Bill Belichick Confirms His Time in New England Might Not Be Over Anytime Soon
While the players get most of the glory, football coaches play a key part of each team’s success. With massive rosters and even larger support staff, every head coach has to manage the big picture and individual minutia at the same time. There’s no one better at that balance than New England Patriots head coach Bill Belichick.
While it seems like Belichick has been prowling the sidelines in his signature hoodie forever, he’s not in any rush to retire. In fact, the head coach recently suggested that he could keep working for quite a while.
Bill Belichick’s coaching career
Like most coaches, Bill Belichick started his football career as a player. He had an early connection to coaching, however, as his father was an assistant coach on the United States Naval Academy staff.

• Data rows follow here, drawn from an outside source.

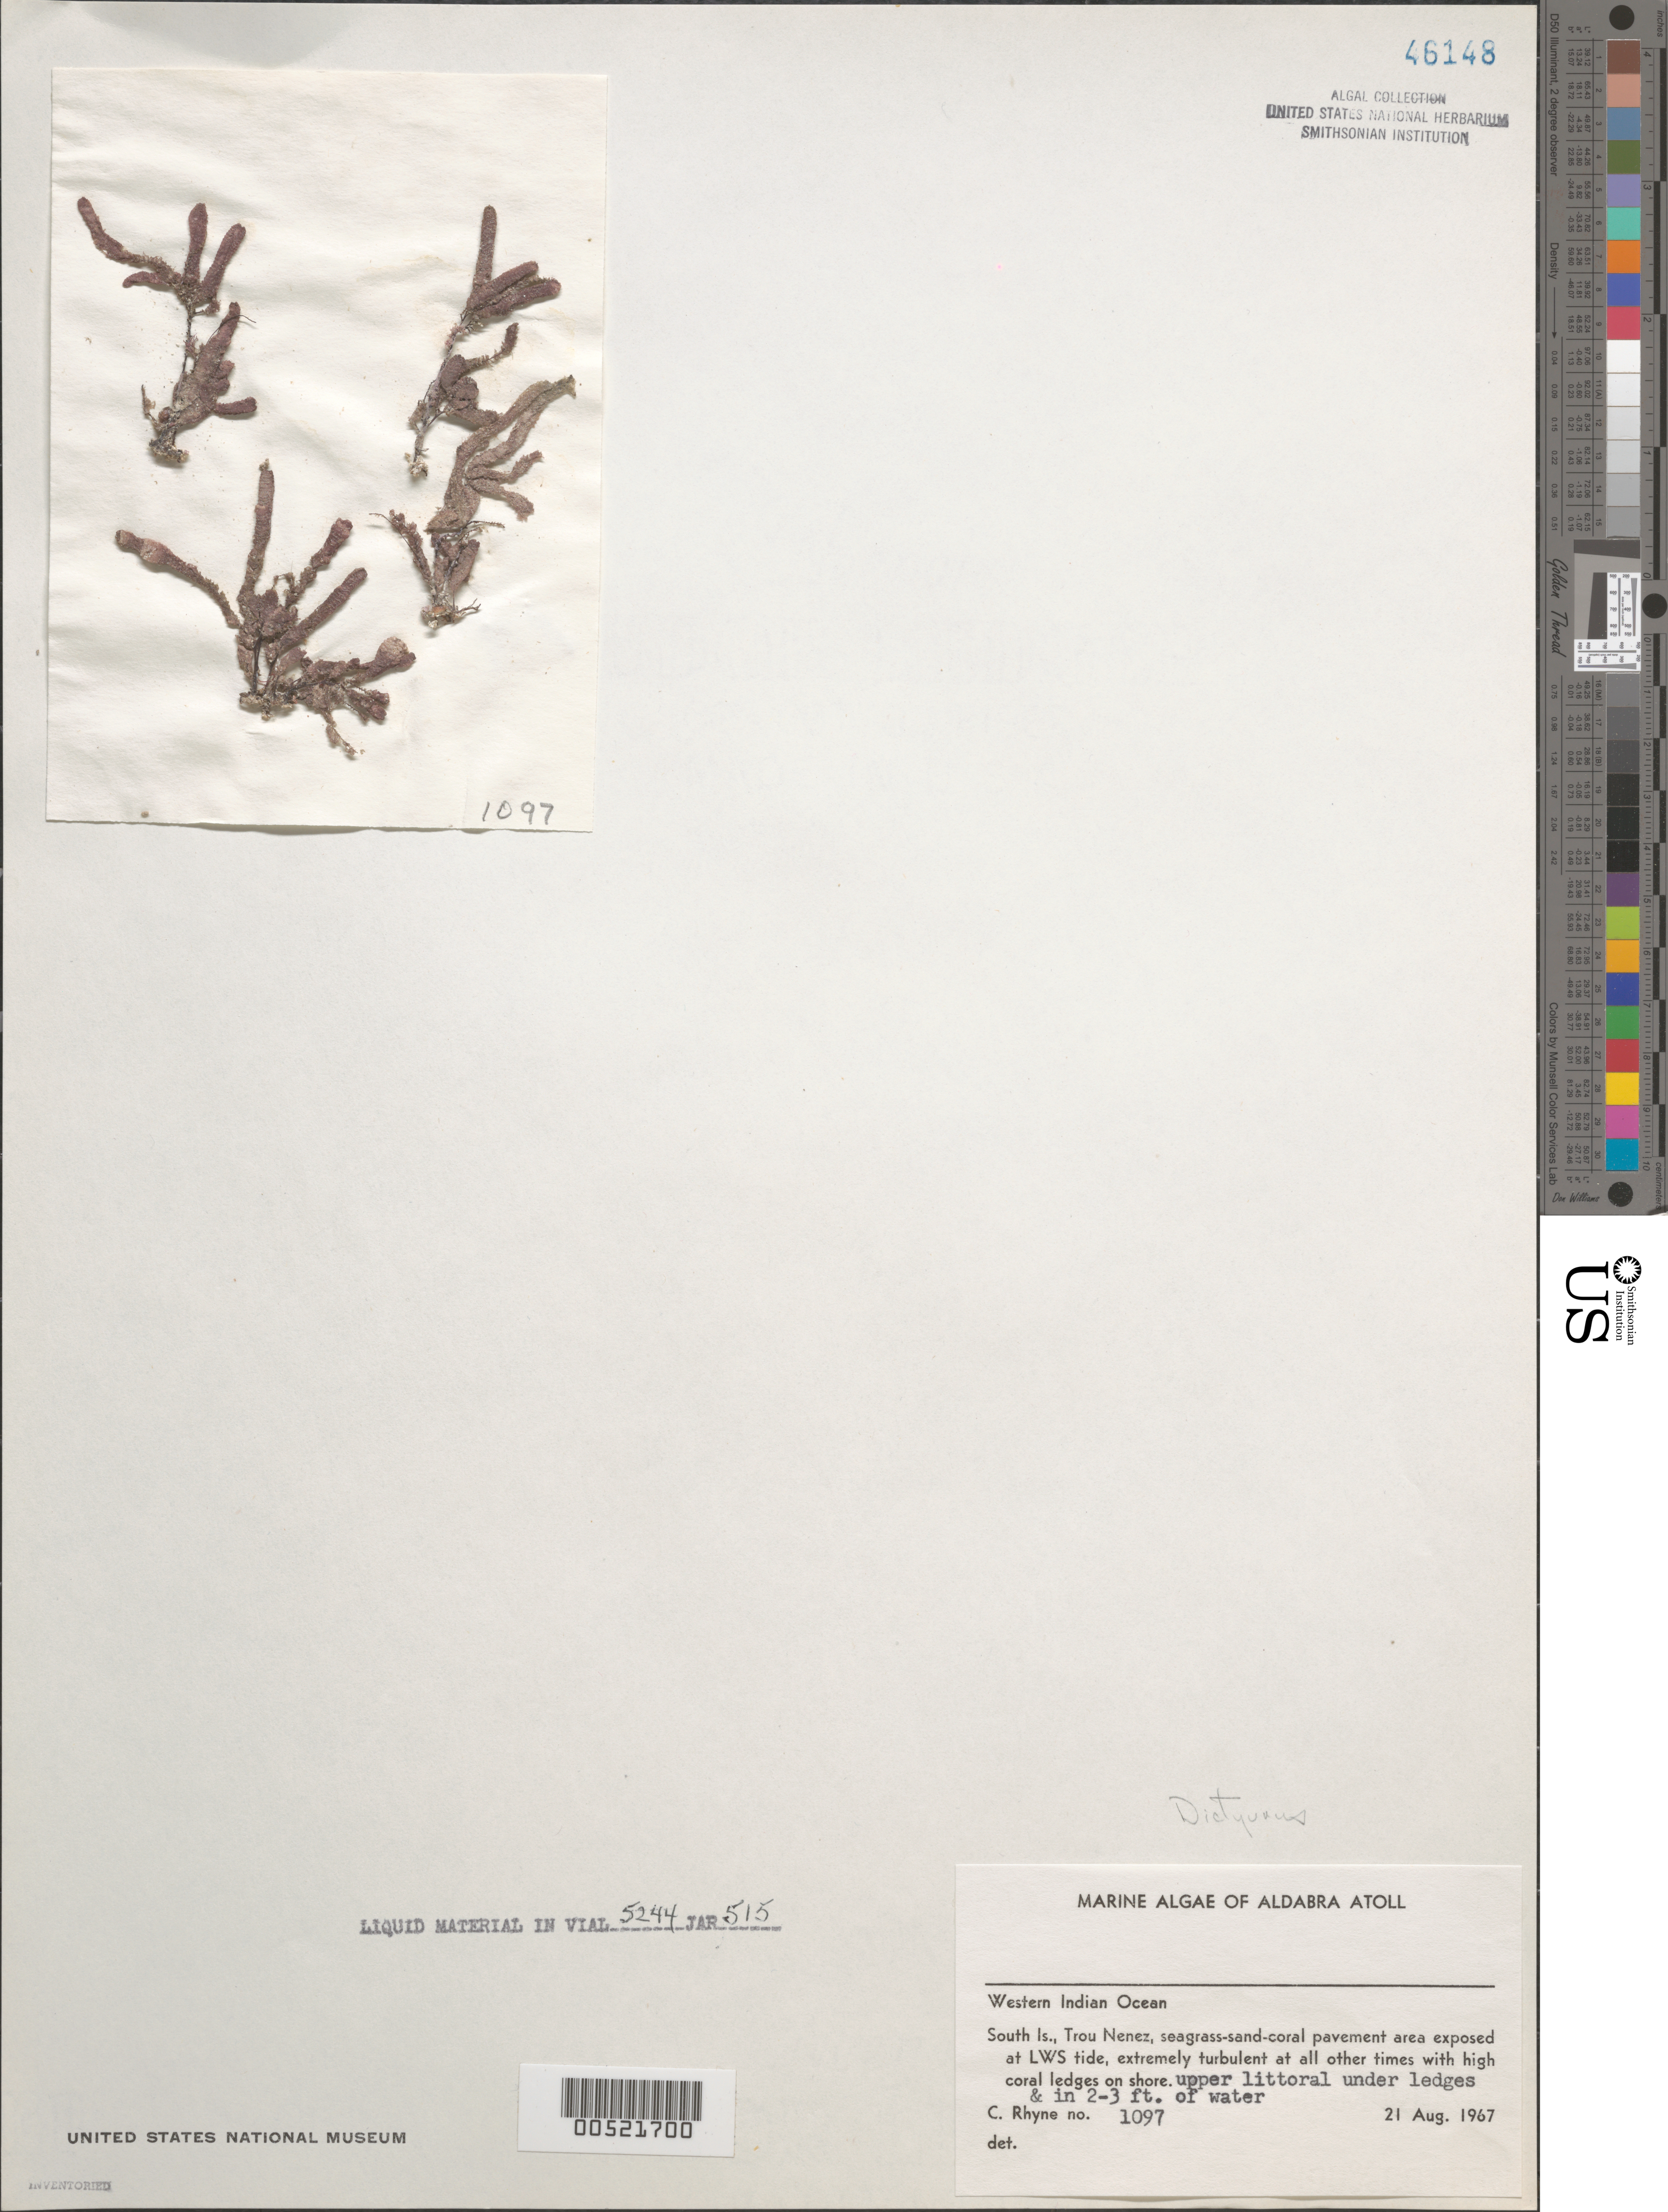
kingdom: Plantae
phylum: Rhodophyta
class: Florideophyceae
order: Ceramiales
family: Dasyaceae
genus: Dictyurus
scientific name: Dictyurus sp.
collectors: C. Rhyne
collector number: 1097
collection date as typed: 21 Aug 1967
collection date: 1967-08-21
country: Seychelles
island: Aldabra Atoll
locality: Trou Nenez, South Islet.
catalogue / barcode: US 46148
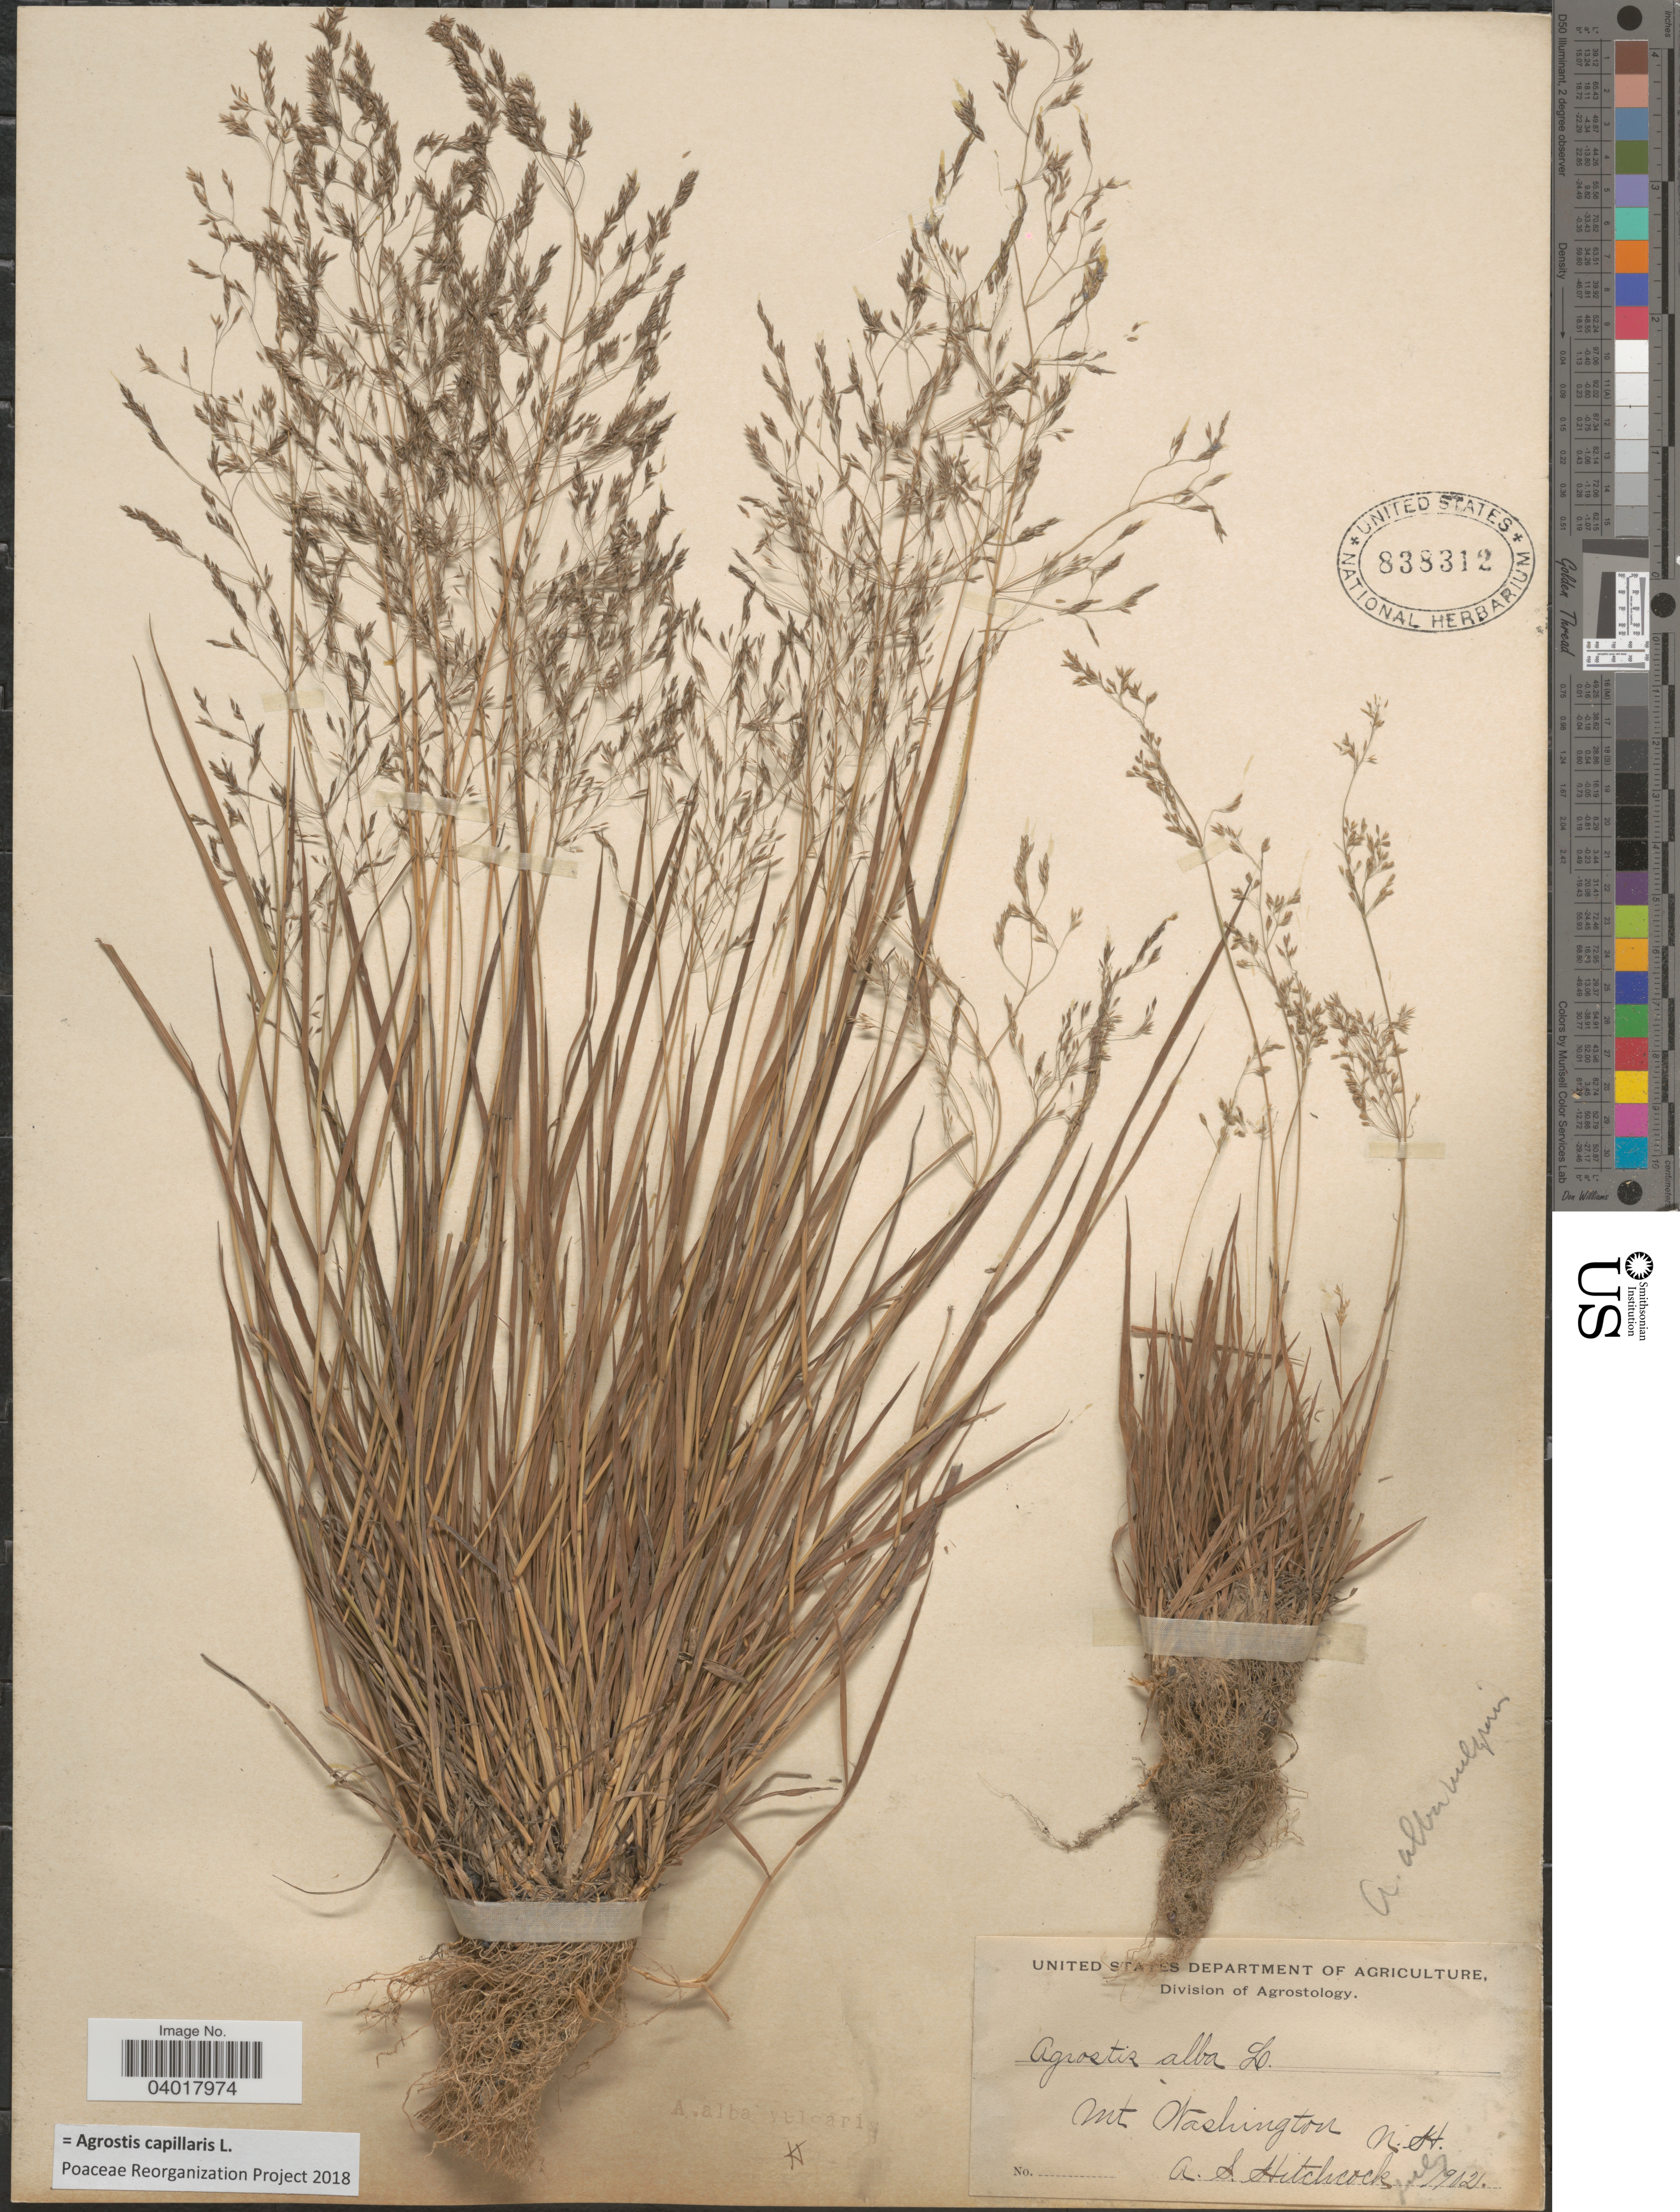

After hanging up his shoulder pads, Belichick got into coaching himself. He took a job as a special assistant for the Baltimore Colts, before moving on to Detroit and Denver. In New York, however, Belichick really started to shine.
He joined the Giants staff as a special teams coach and defensive assistant but quickly moved up in the organization. He became the linebackers coach in 1980 and, by 1985, was the defensive coordinator. Led by Lawrence Taylor, Belichick’s defense won two Lombardi Trophies as the Giants knocked off the Denver Broncos in 1986 and upset the Buffalo Bills in 1990.
On the back of that success, Belichick landed his first head coaching job with the Cleveland Browns in 1991. After leaving the midwest, he took jobs with the Patriots and Jets. In 2000, however, he returned to New England; the franchise never looked back.
The end of a Patriots era?
Tom Brady and Bill Belichick have formed an unstoppable partnership with the New England Patriots. That dynamic duo, however, could soon become a thing of the past.
Rumors have recently started swirling that Tom Brady could leave the Patriots after this season. The quarterback’s Brookline, Massachusetts home is currently for sale; Brady’s trainer, Alex Guerrero, is also selling his house. Those factors, combined with the quarterback’s age, led ESPN’s Adam Schefter to publically explain that he thinks Brady will move on.
While there haven’t been any specific rumors about Belichick, the clock may be ticking. In 2009, the head coach said he didn’t want to coach into his 70s. That would give him three more seasons on the NFL sideline.
How long can Bill Belichick coach?
While Belichick previously cast age 70 as his cutoff, the coach appears to be changing his tune. During his weekly radio spot on WEEI, he suggested that he could remain on the sidelines for a while.
“When I said it, maybe I didn’t know what 70 felt like,” Belichick explained. “So I’m not really sure if that’s an accurate statement today or not. At the time, I didn’t feel that way. Now that I’m closer to that age, I don’t know.”
While it’s hard to know how long Belichick will want to keep coaching, there’s no reason to believe he’ll be in any rush to retire. He has complete control over the Patriots’ football operations and gets along well with owner Robert Kraft. Belichick’s sons, Steve and Brian, are also on the coaching staff, which could minimize the need to retire for family reasons.
At this point, Belichick is within touching distance of the NFL’s all-time wins record, trailing Don Shula by 47 victories. While it’s hard to know the head coach’s plans, it’s hard to believe he won’t try his best to break the record before riding off into the sunset.